THE BLOG

Fathers Day Without a Father

16/06/2014 15:50 BST | Updated 15/08/2014 10:59 BST

My dad died four years ago this August. I often think of him and especially so when important dates approach. Oddly, I think of him most around Fathers Day. I say oddly because I anticipated that his birthday, or the anniversary of his death, would impact me more. It doesn't. Even though my dad is gone I will still think of him, and appreciate him, tomorrow. After all, my dad taught me about the most important things in life:

Nature: Ok, I will admit that my dad's endless facts about fishing and birds were really quite irritating at the time. Our car journeys in Cornwall were intermittently interrupted with cries of, "Buzzard!" or, "Red Kite!" However, when I last went down to Cornwall, with a friend, I found myself doing the exact same thing. It turns that being able to recognize a bird of prey is actually quite satisfying. Who knew? It also means that whenever I see a Red Kite gliding through the sky I think of my dad, which is nice.

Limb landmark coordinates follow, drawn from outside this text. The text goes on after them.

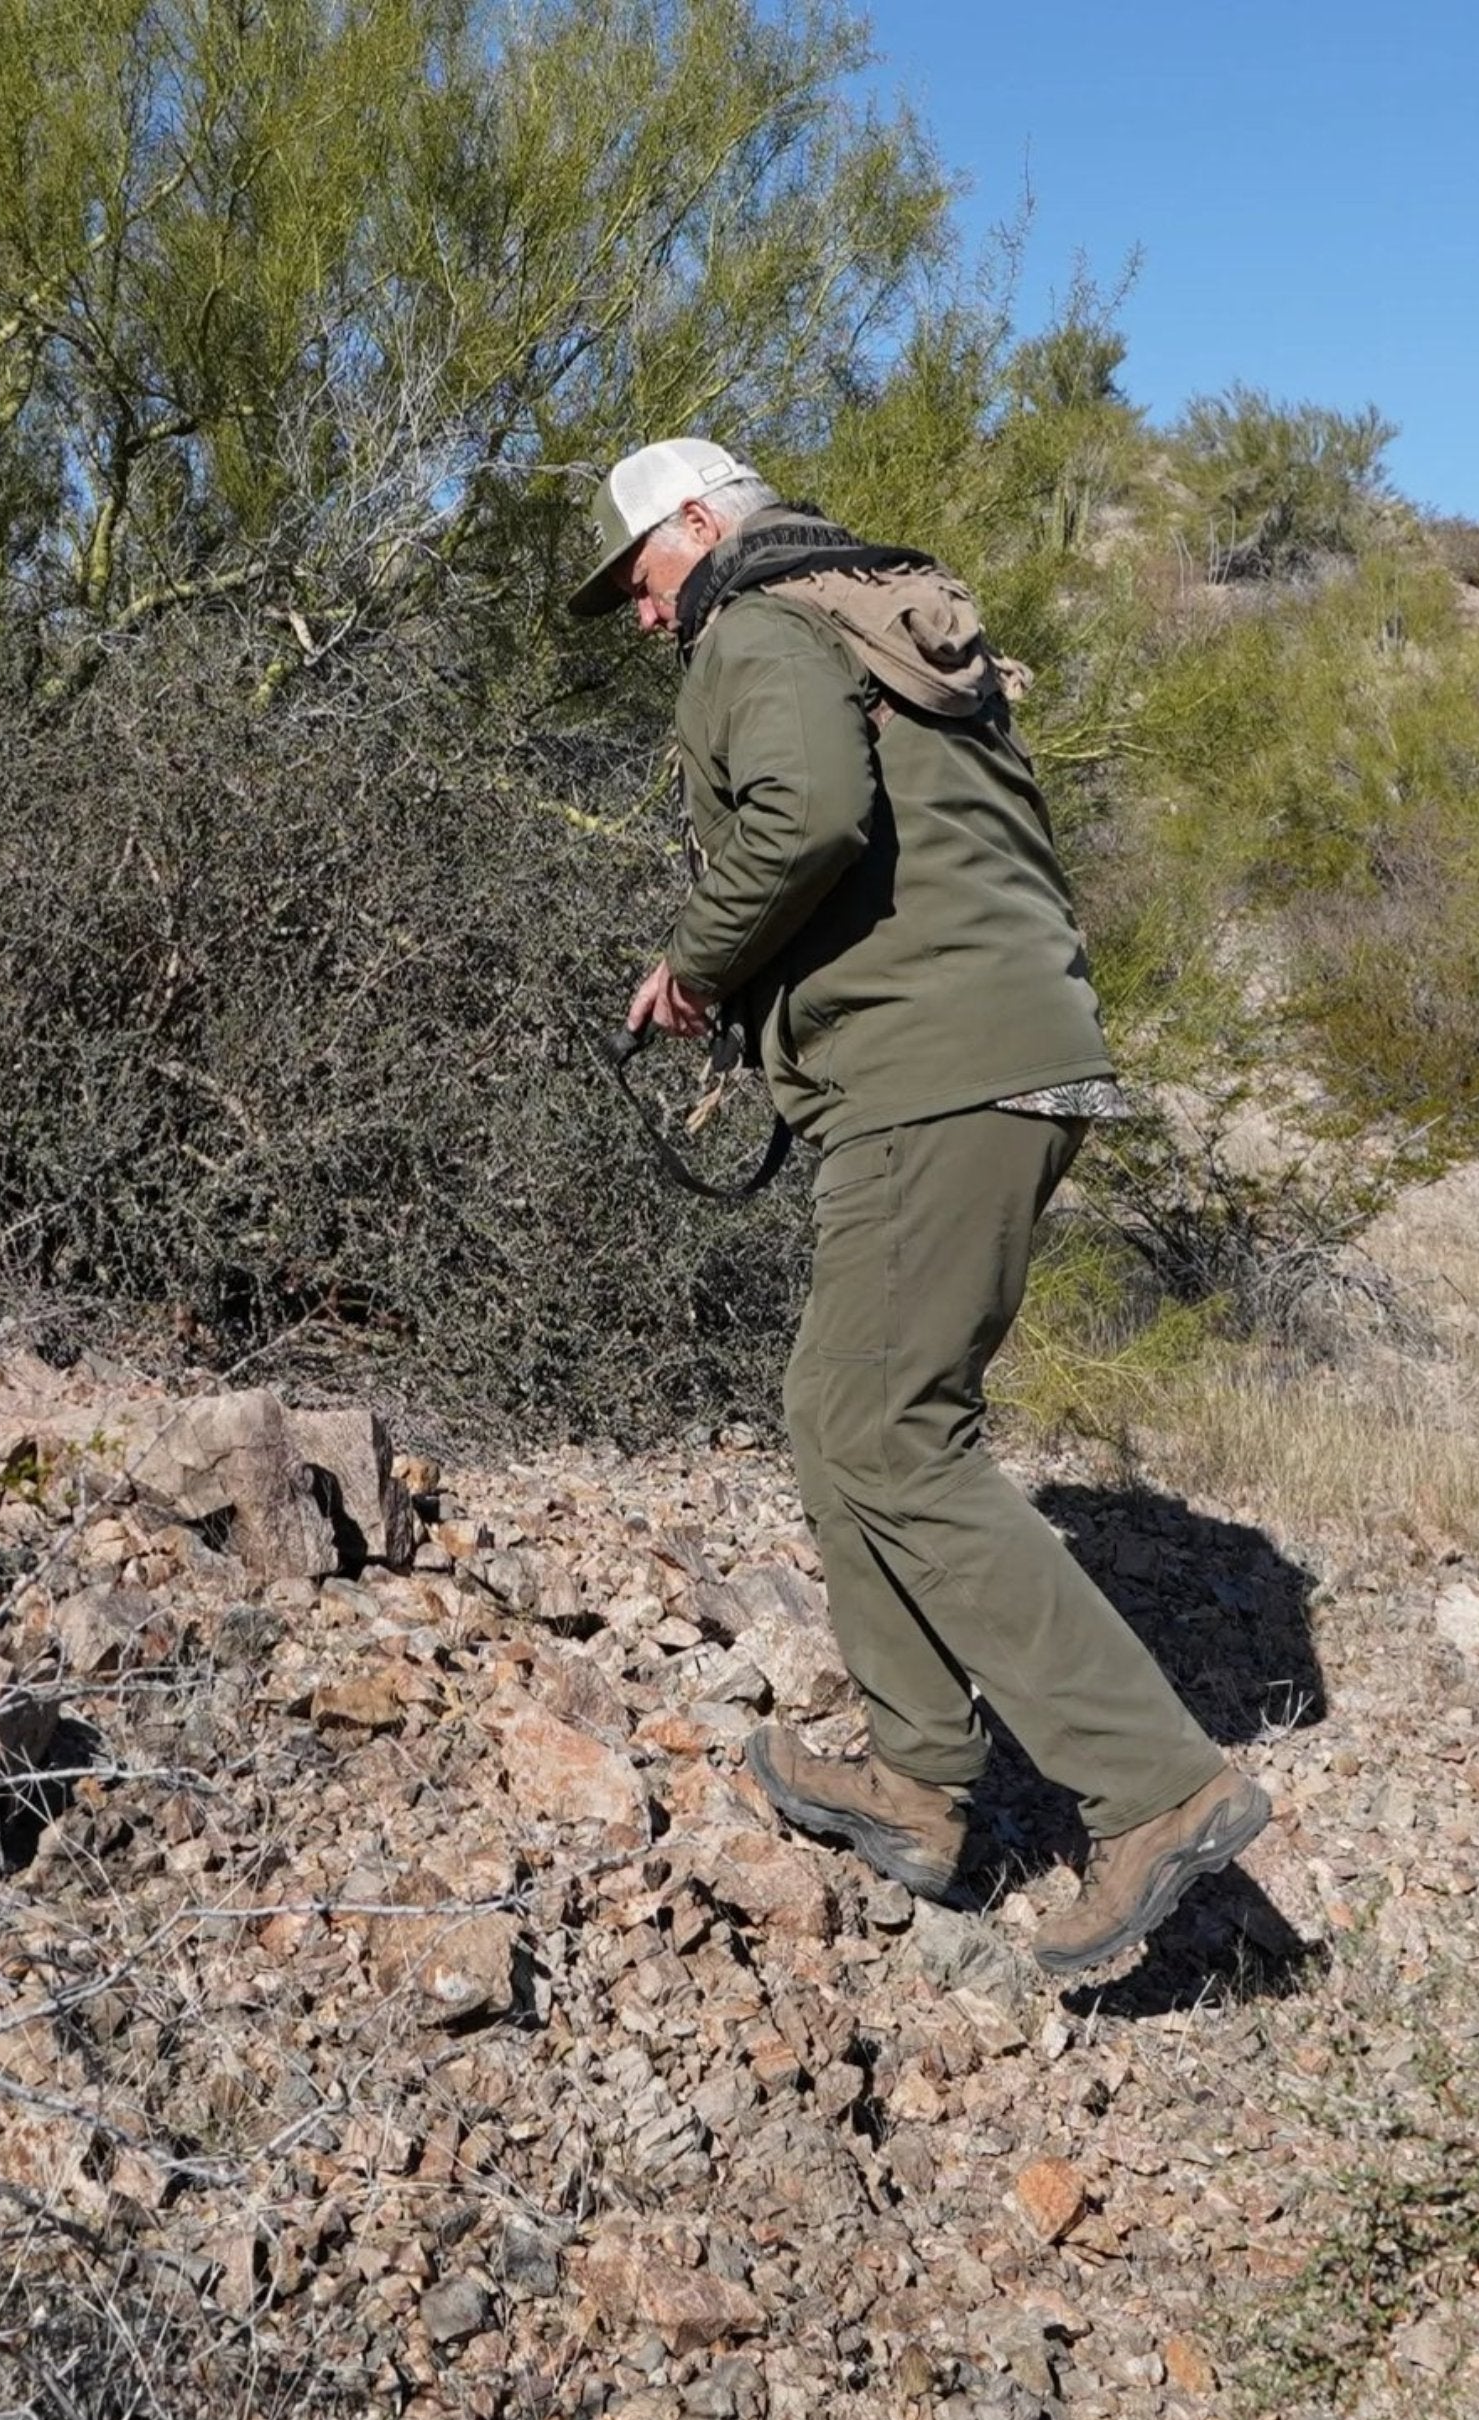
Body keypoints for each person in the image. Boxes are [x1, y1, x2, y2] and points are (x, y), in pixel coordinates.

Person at [570, 437, 1270, 1977]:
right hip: (1022, 1049)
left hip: (932, 1074)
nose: (640, 612)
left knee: (893, 1428)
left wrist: (696, 963)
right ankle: (918, 1780)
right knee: (844, 1410)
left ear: (699, 526)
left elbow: (808, 815)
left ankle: (1154, 1792)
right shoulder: (888, 618)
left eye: (640, 573)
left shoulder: (759, 621)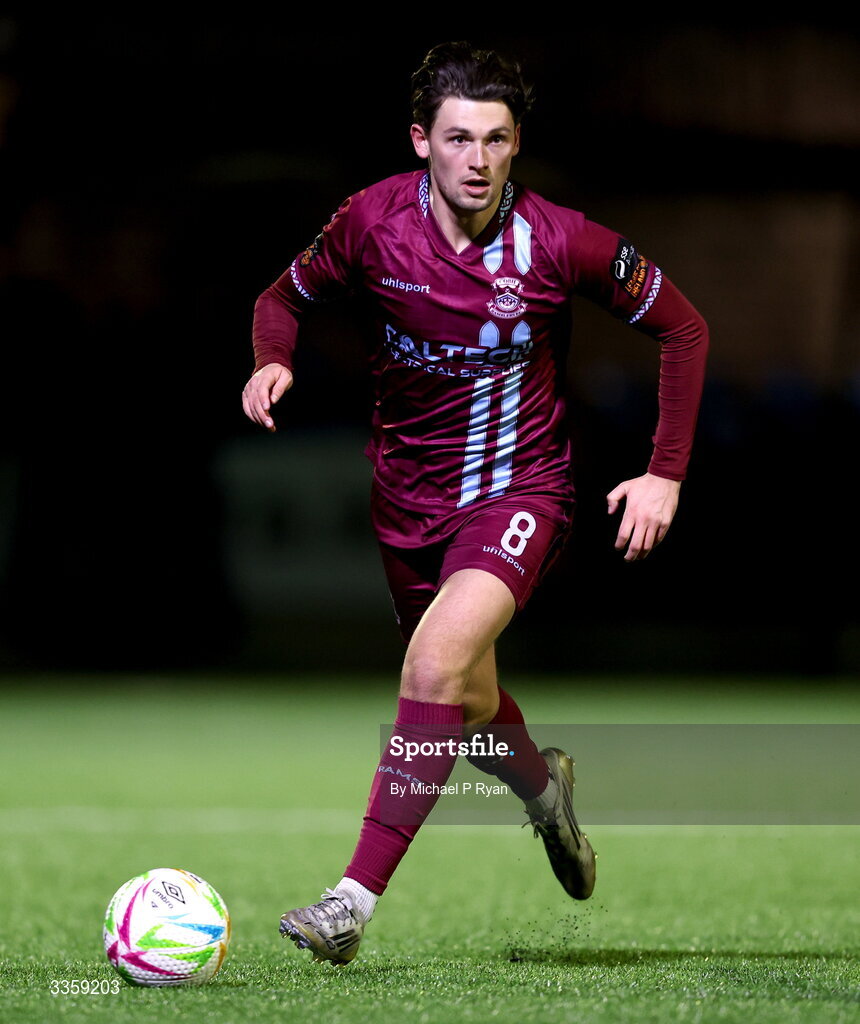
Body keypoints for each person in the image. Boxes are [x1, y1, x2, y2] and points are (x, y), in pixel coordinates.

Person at [243, 41, 708, 966]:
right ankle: (546, 792)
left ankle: (349, 903)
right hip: (406, 507)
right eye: (458, 138)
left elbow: (684, 328)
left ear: (515, 144)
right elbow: (280, 296)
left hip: (519, 493)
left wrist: (665, 471)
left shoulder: (561, 239)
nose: (478, 159)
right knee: (468, 697)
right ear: (422, 140)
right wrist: (272, 357)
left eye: (496, 139)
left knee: (433, 669)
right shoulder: (370, 223)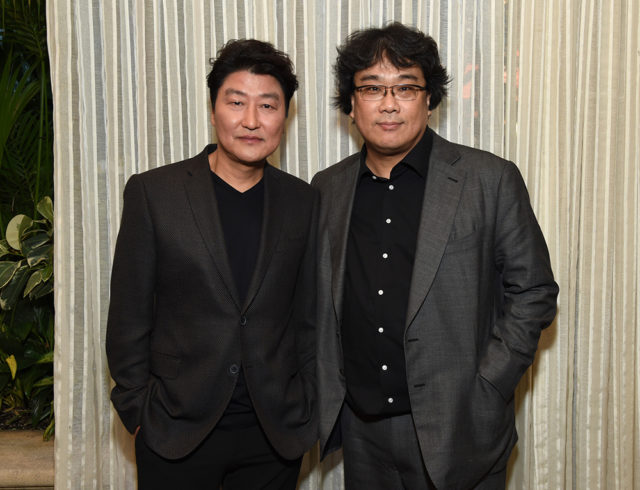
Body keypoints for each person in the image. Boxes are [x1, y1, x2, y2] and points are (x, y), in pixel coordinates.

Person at [311, 22, 559, 489]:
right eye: (371, 88)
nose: (388, 104)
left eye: (406, 87)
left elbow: (534, 290)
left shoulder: (488, 179)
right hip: (362, 432)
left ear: (429, 99)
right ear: (351, 103)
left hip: (460, 425)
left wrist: (489, 383)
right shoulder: (327, 188)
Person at [106, 39, 317, 489]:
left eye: (268, 105)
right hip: (175, 428)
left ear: (285, 115)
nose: (251, 120)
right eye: (236, 102)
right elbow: (128, 316)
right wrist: (138, 411)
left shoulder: (303, 201)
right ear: (214, 108)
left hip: (273, 434)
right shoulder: (154, 194)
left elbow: (309, 317)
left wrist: (308, 405)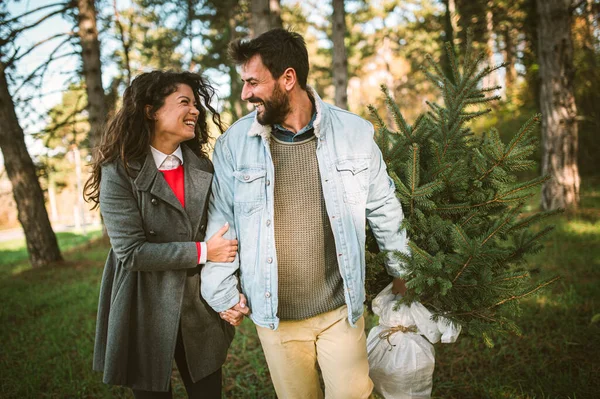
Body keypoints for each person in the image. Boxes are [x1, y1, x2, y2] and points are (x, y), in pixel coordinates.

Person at [201, 28, 409, 399]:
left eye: (253, 82)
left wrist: (402, 271)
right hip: (274, 315)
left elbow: (383, 207)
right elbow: (222, 222)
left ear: (288, 78)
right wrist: (221, 291)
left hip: (339, 308)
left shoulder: (354, 133)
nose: (246, 94)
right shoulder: (234, 144)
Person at [85, 70, 244, 399]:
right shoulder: (118, 171)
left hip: (196, 304)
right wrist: (203, 252)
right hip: (142, 302)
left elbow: (226, 234)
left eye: (196, 103)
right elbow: (131, 254)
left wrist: (230, 292)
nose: (196, 110)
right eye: (184, 102)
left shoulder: (204, 168)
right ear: (150, 110)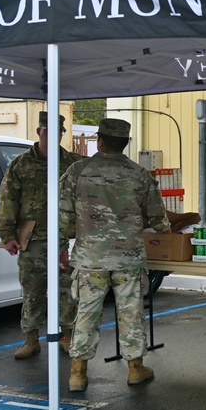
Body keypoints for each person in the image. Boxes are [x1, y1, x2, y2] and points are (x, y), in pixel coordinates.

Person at [59, 118, 170, 392]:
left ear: (100, 140)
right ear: (126, 143)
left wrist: (61, 245)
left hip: (90, 257)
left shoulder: (77, 171)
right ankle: (135, 369)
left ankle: (78, 373)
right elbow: (158, 218)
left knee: (86, 313)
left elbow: (62, 214)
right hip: (128, 258)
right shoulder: (139, 174)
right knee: (131, 313)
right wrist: (164, 229)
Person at [0, 111, 83, 360]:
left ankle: (67, 335)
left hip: (66, 237)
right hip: (33, 239)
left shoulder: (73, 164)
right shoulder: (21, 164)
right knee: (32, 291)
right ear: (39, 132)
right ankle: (31, 338)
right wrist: (7, 235)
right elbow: (8, 200)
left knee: (67, 290)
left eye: (58, 132)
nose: (52, 136)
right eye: (47, 131)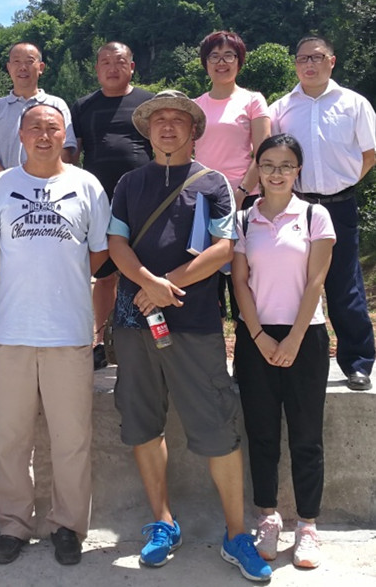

Music: From Bob Dylan to AC/DC my childhood was littered with songs from the greatest lyricists, guitar players and singers of all time. I remember listening to Forever Young as a child and thinking that it was the most boring song I'd ever heard. This opinion might have been influenced by the drunken singing of it, by my family, on the journey home from my grandparents wedding anniversary when I was about 12. It was only as I got older that I began to understand the brilliance of that song. We played that at dad's funeral.

Cricket: "How's that!" A cry that I mistook, as a youngster, as being, "Wozzzaaaaa!" Growing up near to the local cricket club was a joy. I'd whack on my roller skates, mum would make the cricket tea and we'd spend summer afternoons watching my dad bowl and, sometimes, try and bat. The love of cricket was inherited by both of my brothers and so I feel an affinity with the ground. We have a memorial bench there for dad.

Native American Indians: I don't know where my dad's passion for Native American Indians came from. All I know is he found them intriguing and I have seen Last of the Mohicans about 25 times. However, I bet there weren't many other 11 year olds singing "Bury My Heart at Wounded Knee" by Buffy Saint Marie on their Karaoke machines. It turns out that the Native American Indians talked a lot sense. My brother found and read a prayer at my dad's funeral and I like this proverb that I found "They are not dead who live in the hearts they leave behind."

My dad also taught me lots of others things: don't accidentally buy triple strength lager and drink them within the hour whilst watching the Euros; you will be sick. Don't vote Tory, don't judge people, don't live to work and always indicate when driving. Obviously, there are a million other things that I could list. I was lucky enough to have grown up with a dad that stuck around and loved us all unconditionally. There are so many things that he has, and will, miss but tomorrow I'll be thinking of all the things that he didn't. Happy Fathers Day, dad.